**Exercise materials:**

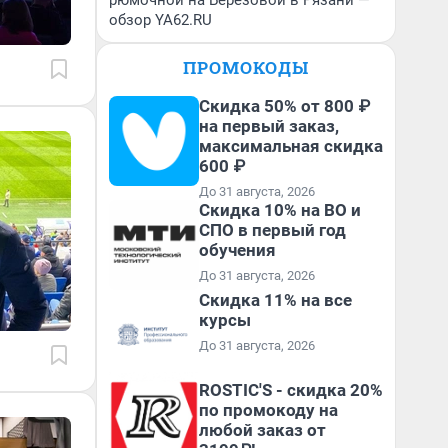
рюмочной на Березовой в Рязани —
обзор YA62.RU
ПРОМОКОДЫ
Скидка 50% от 800 ₽
на первый заказ,
максимальная скидка
600 ₽
До 31 августа, 2026
Скидка 10% на ВО и
СПО в первый год
обучения
До 31 августа, 2026
Скидка 11% на все
курсы
До 31 августа, 2026
ROSTIC'S - скидка 20%
по промокоду на
любой заказ от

**Task description:** When you reproduce the data shown above, keep each line exact and omit every picture.

**Solution below:**
рюмочной на Березовой в Рязани —
обзор YA62.RU
ПРОМОКОДЫ
Скидка 50% от 800 ₽
на первый заказ,
максимальная скидка
600 ₽
До 31 августа, 2026
Скидка 10% на ВО и
СПО в первый год
обучения
До 31 августа, 2026
Скидка 11% на все
курсы
До 31 августа, 2026
ROSTIC'S - скидка 20%
по промокоду на
любой заказ от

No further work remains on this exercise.